The charges against Melendez arose out of events that occurred on July 3, 2013, at the victim’s residence in Chelsea, Massachusetts. Melendez, 490 Mass. at 650. The victim, who was eighty-eight years old at the time of her death, lived on the second floor of her three-story home and rented the first-floor unit to two tenants and the third-floor unit to Melendez and his girlfriend. Id. At approximately 1:30 p.m. on July 3, 2013, the first-floor tenant told the victim that he was having trouble getting into his apartment. Id. The victim gave him a spare key, which he used to open his door, and then immediately returned. Id. Between approximately 3:30 and 4:30 p.m. that afternoon, the same tenant was in the living room of his apartment, directly below the room in which the victim’s body was later discovered. Id. From overhead, he heard someone running and a scream, followed by a bang. Id. At trial, the tenant identified the scream as the victim’s. Id. He testified that he did not hear anyone come down the stairs after he heard this noise and, if they had, he would have heard them from anywhere in his apartment. Id. At approximately 12:45 a.m. on July 7, 2013, Chelsea firefighter Paul Doherty responded to a report of an electrical fire in the basement of the victim’s residence. Id. When he arrived, no smoke or flames were visible from the outside. Id. Doherty entered the basement, where he encountered Melendez. Id. at 650-51. There was no smoke in the basement, but it smelled like something had been burning and there was charring on one of the walls. Id. Melendez told Doherty that his girlfriend had smelled smoke and he had gone to the basement and extinguished what he suspected was an electrical fire. Id. at 651.

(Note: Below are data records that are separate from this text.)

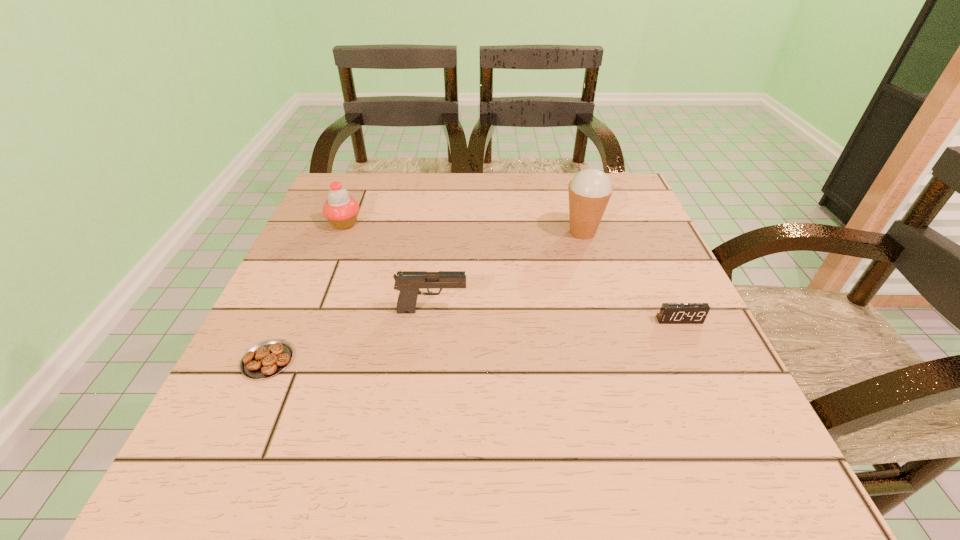
Find the location of a particular element. Image resolution: width=960 pixels, height=540 pixels. the tallest object is located at coordinates (590, 189).

Image resolution: width=960 pixels, height=540 pixels. I want to click on icecream, so click(590, 189).

Locate an element on the screen. The width and height of the screenshot is (960, 540). cupcake is located at coordinates (341, 210).

Where is `the third farthest object`? Image resolution: width=960 pixels, height=540 pixels. the third farthest object is located at coordinates coord(408,283).

The image size is (960, 540). I want to click on the third object from right to left, so click(408, 283).

Where is `the second shortest object`? The image size is (960, 540). the second shortest object is located at coordinates [x=670, y=313].

The image size is (960, 540). In order to click on alarm clock in this screenshot , I will do `click(670, 313)`.

Identify the location of the shortest object. (268, 358).

Find the location of a particular element. Image resolution: width=960 pixels, height=540 pixels. the nearest object is located at coordinates (268, 358).

This screenshot has width=960, height=540. In order to click on free point located on the right of the tallest object in this screenshot , I will do `click(624, 232)`.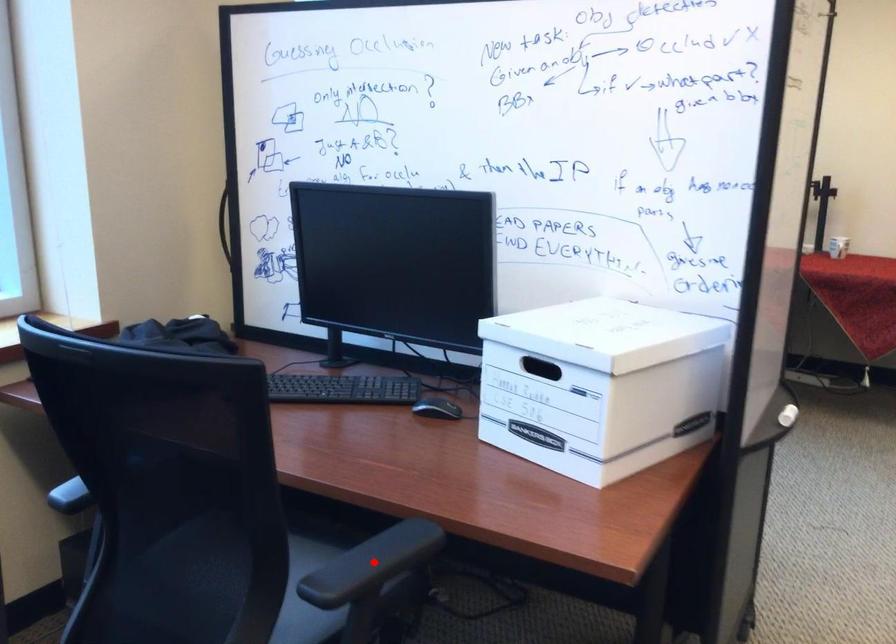
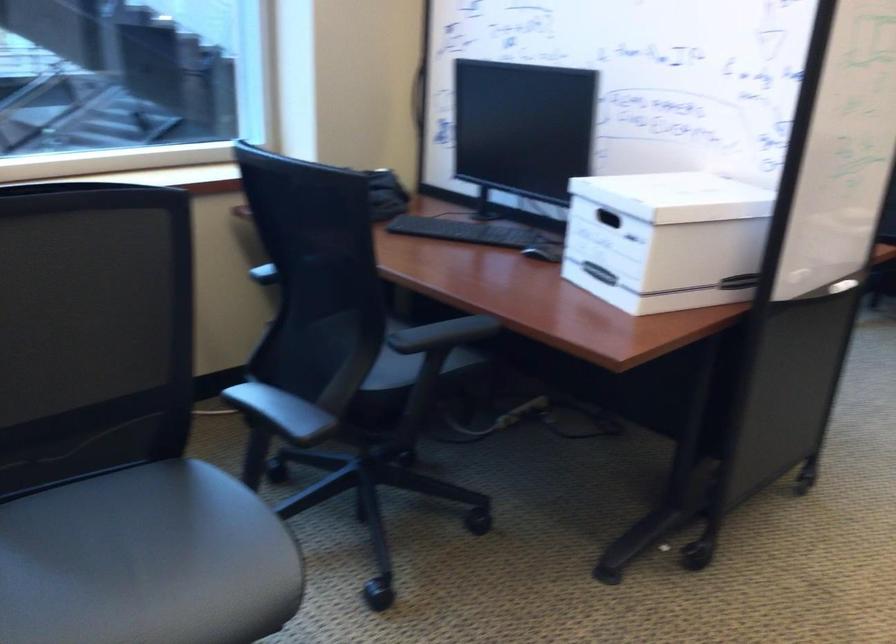
Question: I am providing you with two images of the same scene from different viewpoints. A red point is marked on the first image. Can you still see the location of the red point in image 2?

Choices:
 (A) Yes
 (B) No

Answer: (A)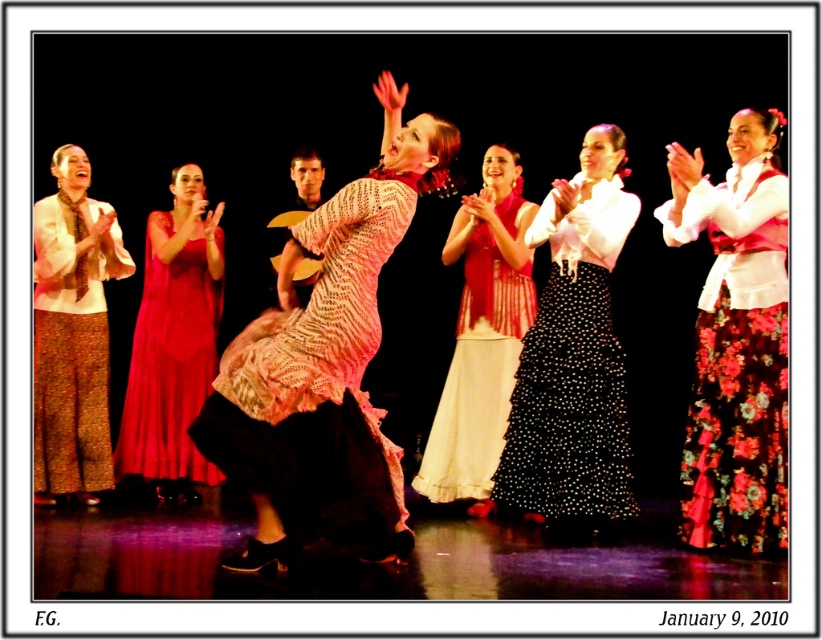
Question: Considering the real-world distances, which object is farthest from the floral cotton skirt at center?

Choices:
 (A) red floral dress at center
 (B) matte red dress at center
 (C) black dotted skirt at center
 (D) printed silk dress at center

Answer: (B)

Question: Which of the following is the closest to the observer?

Choices:
 (A) (95, 429)
 (B) (612, 348)
 (C) (492, 484)
 (D) (259, 324)

Answer: (D)

Question: Which point is closer to the camera?

Choices:
 (A) printed silk dress at center
 (B) black dotted skirt at center
 (C) matte brown skirt at center
 (D) red floral dress at center

Answer: (A)

Question: Is printed silk dress at center positioned in front of red floral dress at center?

Choices:
 (A) yes
 (B) no

Answer: (A)

Question: Can you confirm if matte brown skirt at center is positioned above red floral dress at center?

Choices:
 (A) yes
 (B) no

Answer: (B)

Question: In this image, where is printed silk dress at center located relative to matte red dress at center?

Choices:
 (A) left
 (B) right

Answer: (B)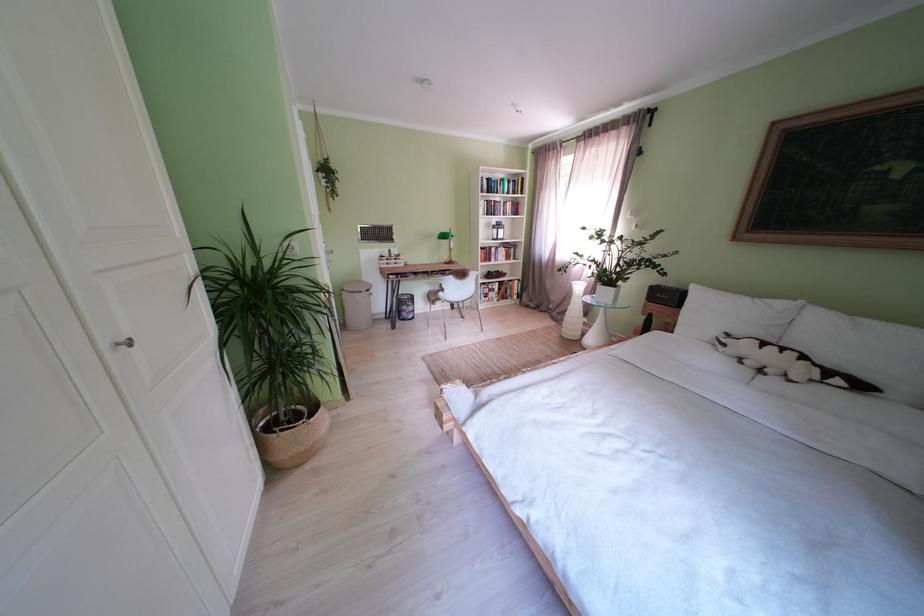
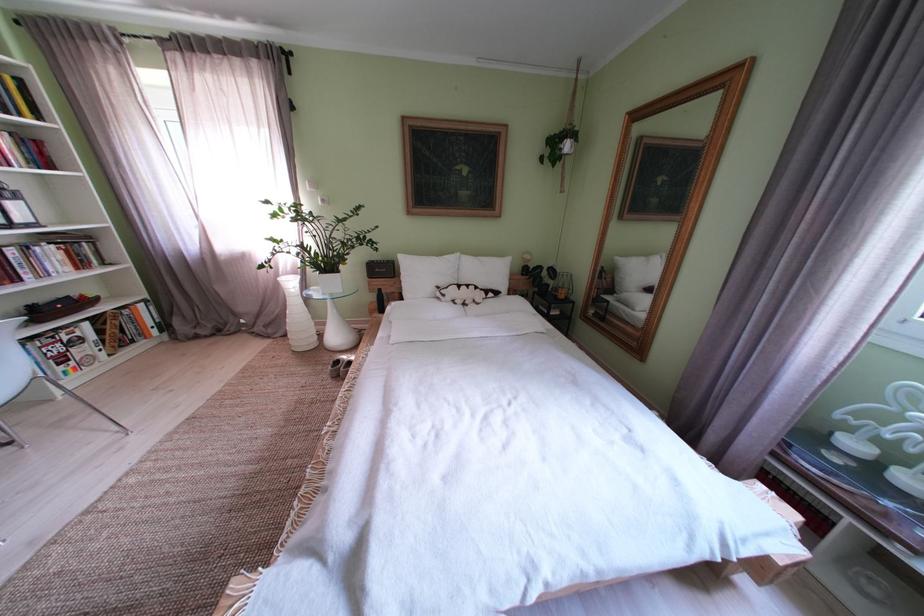
Locate, in the second image, the point that corresponds to pixel 520 209 in the first image.

(16, 145)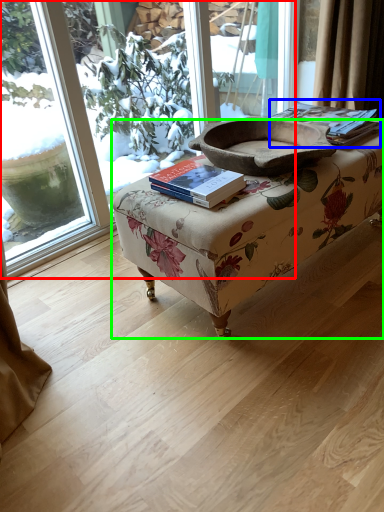
Question: Estimate the real-world distances between objects in this image. Which object is farther from window (highlighted by a red box), paperback book (highlighted by a blue box) or table (highlighted by a green box)?

Choices:
 (A) paperback book
 (B) table

Answer: (B)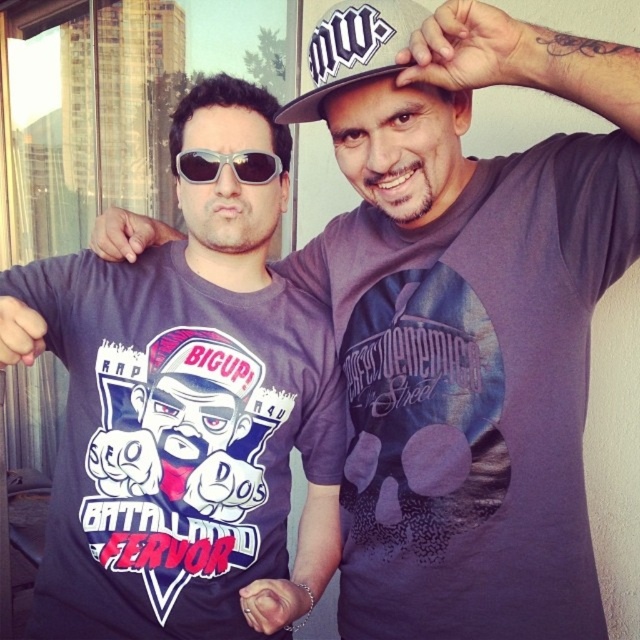
Question: Among these objects, which one is nearest to the camera?

Choices:
 (A) white textured baseball cap at upper center
 (B) sunglasses at center

Answer: (A)

Question: Considering the relative positions of matte gray t-shirt at center and sunglasses at center in the image provided, where is matte gray t-shirt at center located with respect to sunglasses at center?

Choices:
 (A) left
 (B) right

Answer: (A)

Question: Is white textured baseball cap at upper center to the right of sunglasses at center from the viewer's perspective?

Choices:
 (A) yes
 (B) no

Answer: (A)

Question: Can you confirm if matte gray t-shirt at center is positioned to the left of sunglasses at center?

Choices:
 (A) yes
 (B) no

Answer: (A)

Question: Based on their relative distances, which object is farther from the white textured baseball cap at upper center?

Choices:
 (A) sunglasses at center
 (B) matte gray t-shirt at center

Answer: (B)

Question: Which is farther from the white textured baseball cap at upper center?

Choices:
 (A) sunglasses at center
 (B) matte gray t-shirt at center

Answer: (B)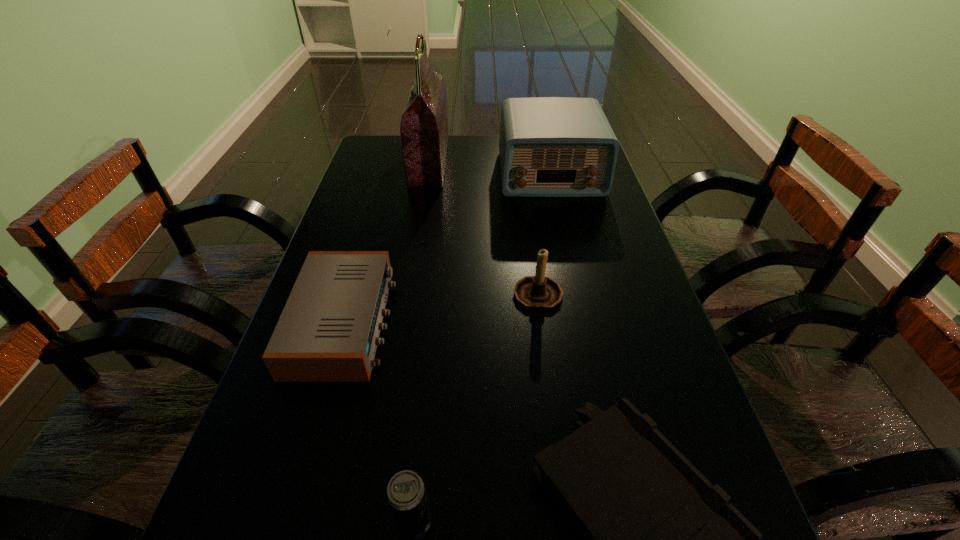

Before Doherty left the scene, the fire department deputy chief asked him to check on the victim, who had not been seen in a few days. Id. Melendez led Doherty and another firefighter to the second-floor landing. Id. The door to the victim’s apartment was locked. Id. One panel of the door to the apartment appeared to have been replaced with a piece of wood. Id. Without first knocking or calling out, Melendez began to strike the door around the wood panel. Id. Doherty asked him to stop. Id. After Doherty and the other firefighter went to the rear porch in search of another way to enter, Melendez called out that he had been able to open the door by reaching through the damaged panel. Id. Melendez entered the victim’s apartment before the firefighters. Id. The entrance opened

into a kitchen, which had doorways leading to a bedroom, a hallway and, farthest from the entrance, a dining room. Id. Melendez went directly to the dining room, where the victim was face down on the floor, with blood visible on her head and in her hair. Id. The victim’s apartment was generally clean and tidy, but the victim’s bedroom appeared to have been ransacked. Id. Additional officers were summoned and soon after Chelsea police officer Augustus Casucci arrived at the residence. Id. As Casucci and the firefighters approached the victim’s apartment, Melendez, who appeared excited and nervous, attempted to join them. Id. at 651–52. Casucci told him not to do so. Id. at 651.